Problem details:
An exact reproduction of the lines below, from the first through the one with "Document page, 2400x1350 pixels.", is the whole answer; pictures have no place in it.

····················

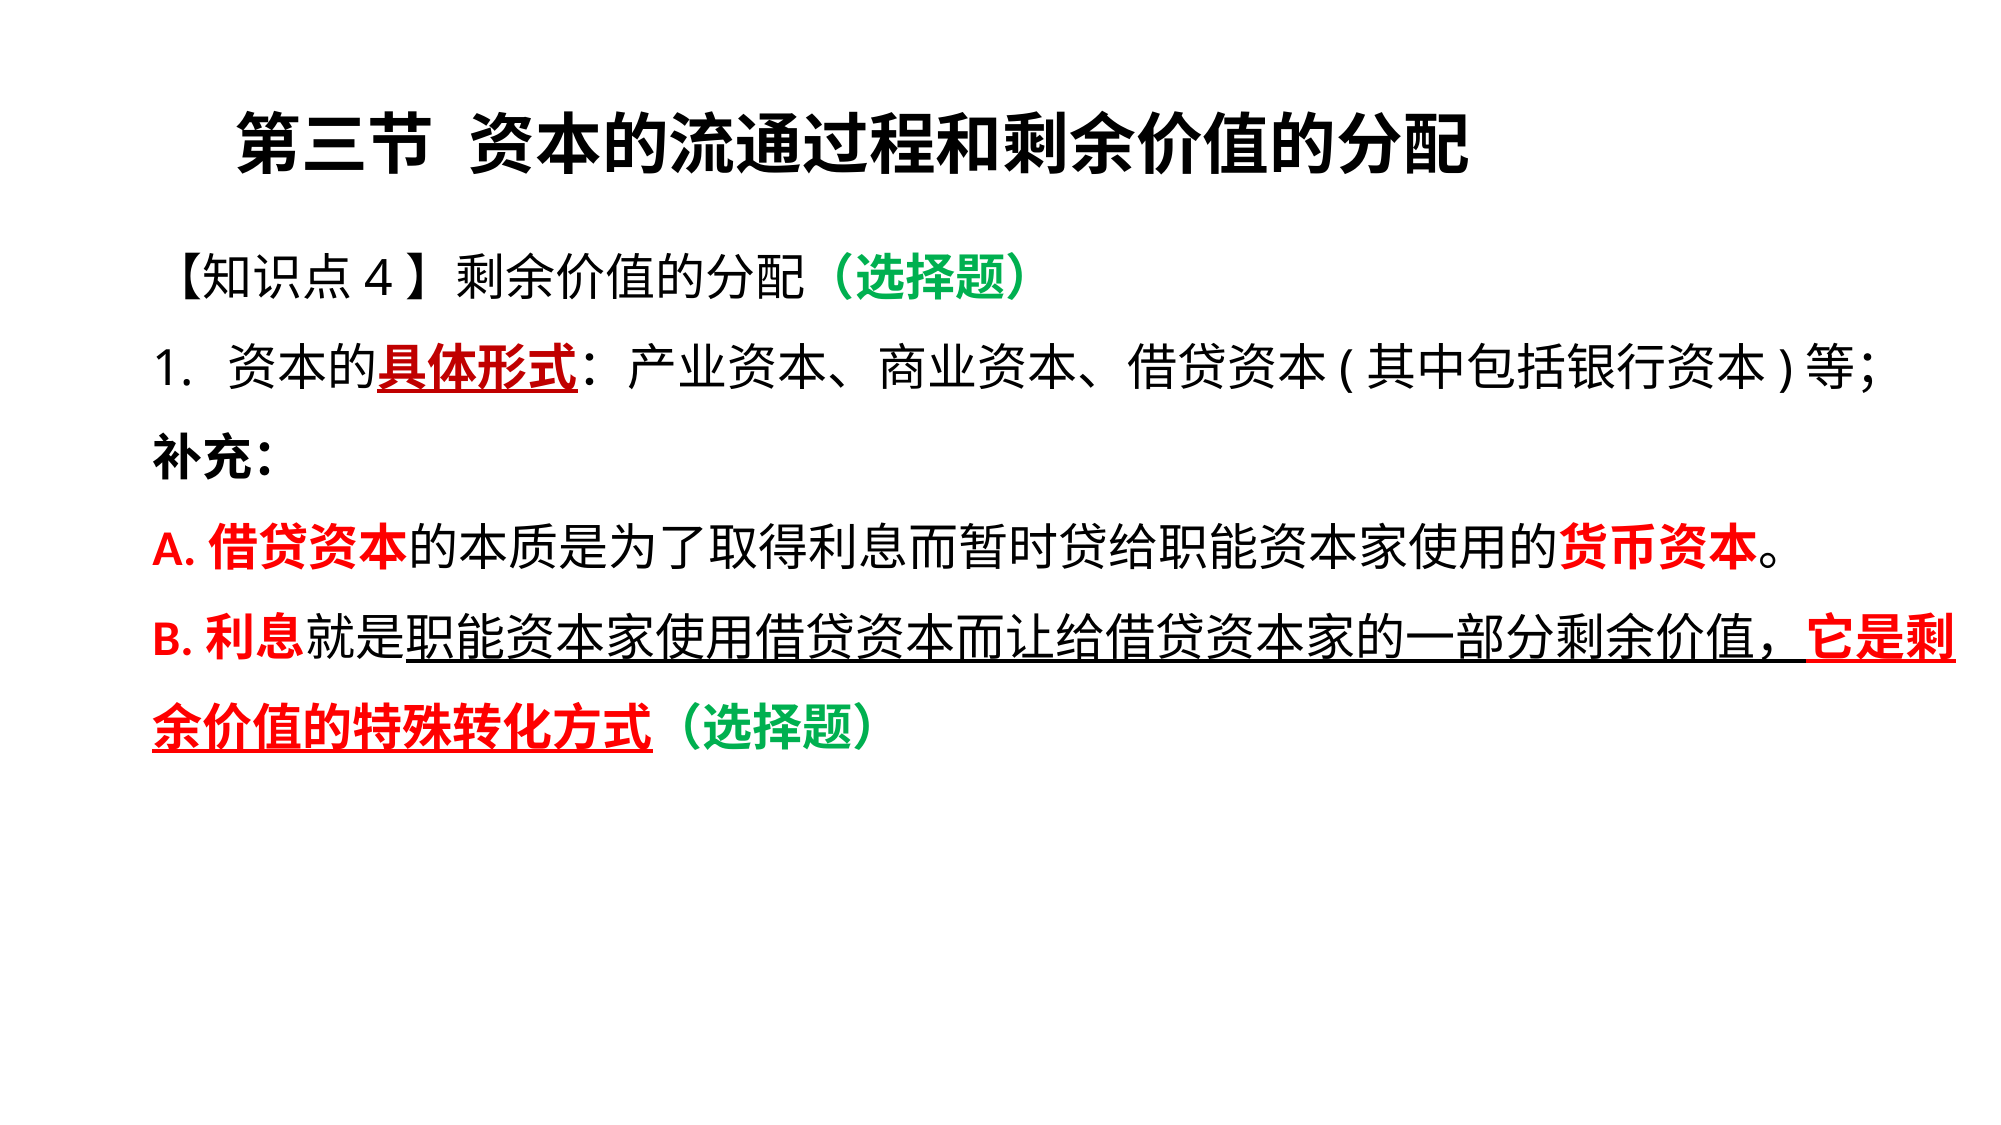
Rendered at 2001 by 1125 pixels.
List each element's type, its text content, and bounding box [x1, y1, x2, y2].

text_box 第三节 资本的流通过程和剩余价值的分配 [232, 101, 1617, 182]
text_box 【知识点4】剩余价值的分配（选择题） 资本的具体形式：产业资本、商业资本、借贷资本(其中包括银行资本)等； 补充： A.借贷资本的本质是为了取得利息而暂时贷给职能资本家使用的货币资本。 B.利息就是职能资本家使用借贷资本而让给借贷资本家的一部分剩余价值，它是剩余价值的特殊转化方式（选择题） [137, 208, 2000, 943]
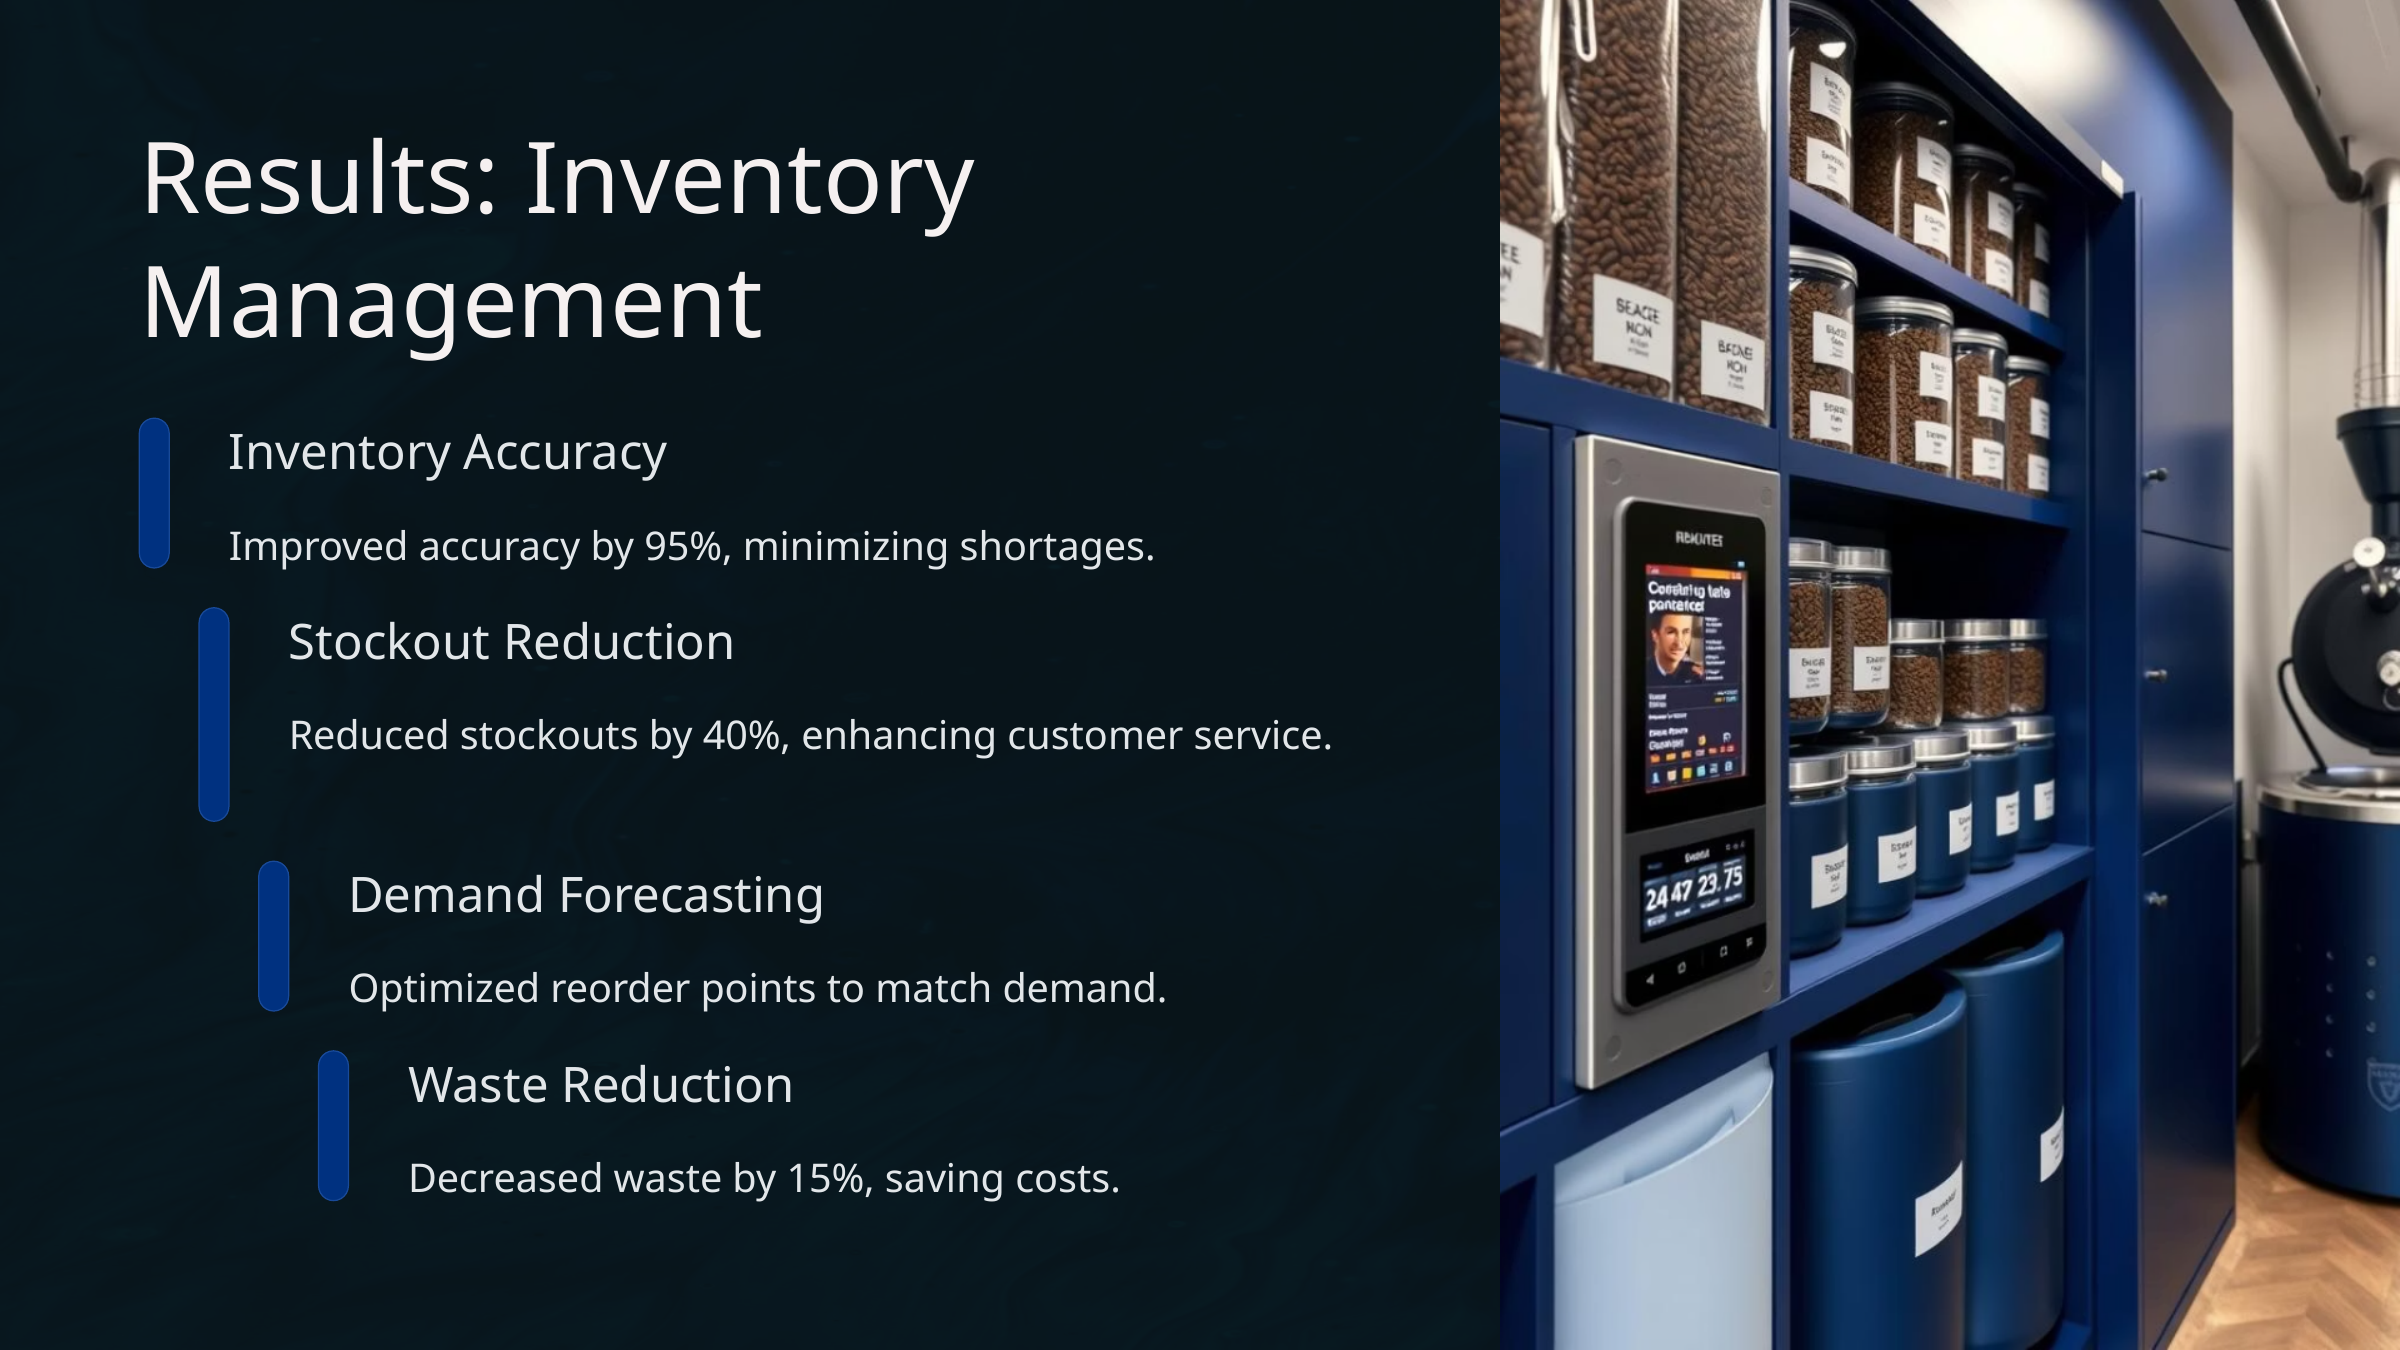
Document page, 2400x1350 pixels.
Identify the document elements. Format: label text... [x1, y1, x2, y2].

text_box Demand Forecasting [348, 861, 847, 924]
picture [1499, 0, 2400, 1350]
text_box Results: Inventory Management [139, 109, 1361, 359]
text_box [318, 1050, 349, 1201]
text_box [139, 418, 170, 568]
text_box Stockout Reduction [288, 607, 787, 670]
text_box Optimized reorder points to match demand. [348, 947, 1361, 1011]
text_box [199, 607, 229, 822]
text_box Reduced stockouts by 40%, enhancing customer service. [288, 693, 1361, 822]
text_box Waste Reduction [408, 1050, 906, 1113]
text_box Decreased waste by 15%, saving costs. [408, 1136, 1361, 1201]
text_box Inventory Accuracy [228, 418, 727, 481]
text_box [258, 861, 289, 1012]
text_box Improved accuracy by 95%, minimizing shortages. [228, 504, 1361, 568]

····················

Your solution:
Rendered at 2001 by 1125 pixels.
List each element's type, its text content, and bounding box [x1, y1, x2, y2].

text_box 第三节 资本的流通过程和剩余价值的分配 [232, 101, 1617, 182]
text_box 【知识点4】剩余价值的分配（选择题） 资本的具体形式：产业资本、商业资本、借贷资本(其中包括银行资本)等； 补充： A.借贷资本的本质是为了取得利息而暂时贷给职能资本家使用的货币资本。 B.利息就是职能资本家使用借贷资本而让给借贷资本家的一部分剩余价值，它是剩余价值的特殊转化方式（选择题） [137, 208, 2000, 943]
Document page, 2400x1350 pixels.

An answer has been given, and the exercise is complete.